Patient primary cell culture and transcriptome analysis. Patient-derived primary cells were cultured from surgically resected tissues, including fracture pseudarthroses and excess autologous bone graft as previously described (6, 7). Primary cells were cultured in minimum essential media alpha (Thermo Fisher Scientific) supplemented with 10% fetal bovine serum (Thermo Fisher Scientific) and 1% antibiotic. Cells were harvested in RLT plus lysis buffer (Qiagen), and RNA was extracted using the RNeasy plus minikit (Qiagen). RNA quality was evaluated by Tapestation (Agilent) followed by library preparation. Following ribosomal RNA depletion, Illumina sequencing libraries were produced using the Illumina TruSeq library preparation kit. Libraries were sequenced using either 100 bp or 150 bp paired-end read configuration.

All transcriptome sequence analyses were conducted in Partek Flow software. Sequence reads were mapped to the human reference genome (hg38) using STAR software (46). Following duplicate read removal, expression was quantified relative to Ensembl protein-coding transcripts and normalized using the median ratio method using DESeq2 (47). DEGs were detected using DESeq2. Heatmap visualizations and GSEA analyses were conducted in Partek.

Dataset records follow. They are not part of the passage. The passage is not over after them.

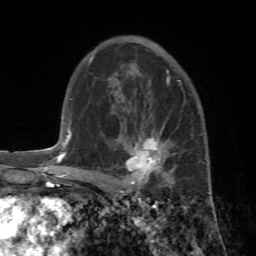
Breast MRI (dynamic contrast-enhanced), one axial slice; position 44 of 72 along the scan axis; cropped to one breast; dynamic contrast-enhanced series, time point 2 of 7 at this slice position (early post-contrast); 1.5 T; TE 4.2 ms, TR 8.7 ms; 2.2 mm slice thickness; 256 × 256 image matrix, field of view 180 × 180 mm. Female patient.
Annotated regions visible in this slice (semi-automatic segmentation, software-assisted and operator-edited):
- enhancing-tissue mask used for the functional tumour volume (all voxels passing the contrast-enhancement thresholds inside the analysis volume; usually the tumour): bounding box (x1, y1, x2, y2) in pixels: (89, 107, 205, 193)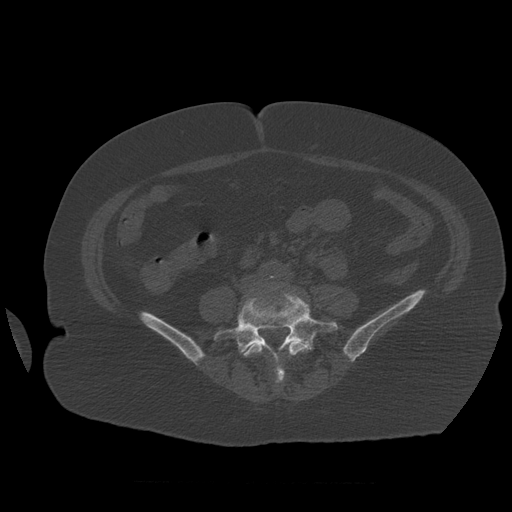
CT including the spine, one axial slice; slice 191 of 399 in the series (ordered by position); reconstruction kernel STANDARD; 120 kVp; bone window (W 1800 / L 400 HU); 1.25 mm slice thickness; 512 × 512 image matrix, field of view 404 × 404 mm. Patient age 81 years. From the clinical record (not read from this slice): primary cancer: renal; vertebrae with lytic lesions (as recorded): L1.
Annotated regions visible in this slice (semi-automatically segmented with operator editing):
- L4 vertebra: bounding box <244,338,310,383> (left, top, right, bottom; pixels)
- L5 vertebra: <214,294,338,355>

Statistics. For spatial transcriptomics, differential gene expression analyses were performed using 1-way ANOVA and the Partek Gene Specific Analysis. DEGs detected by transcriptome profiling of patient-derived primary cells were detected using DESeq2, and significance was determined by P value. For Supplemental Figure 3F, statistically significant differences were determined by 2-sided Student’s t test, and data represent mean ± SEM. A P value of less than 0.05 as considered significant.

Study approval. All animal procedures were approved by the Institutional Animal Care and Use Committee of the University of Texas Southwestern Medical Center. All patient-derived samples were collected as part of a research study approved by the Institutional Review Board of University of Texas Southwestern Medical Center following written informed consent.

Data availability. Mouse Visium fracture data are available in the NCBI’s GEO database (GSE218046). Values for all data points in graphs are reported in the Supporting Data Values file.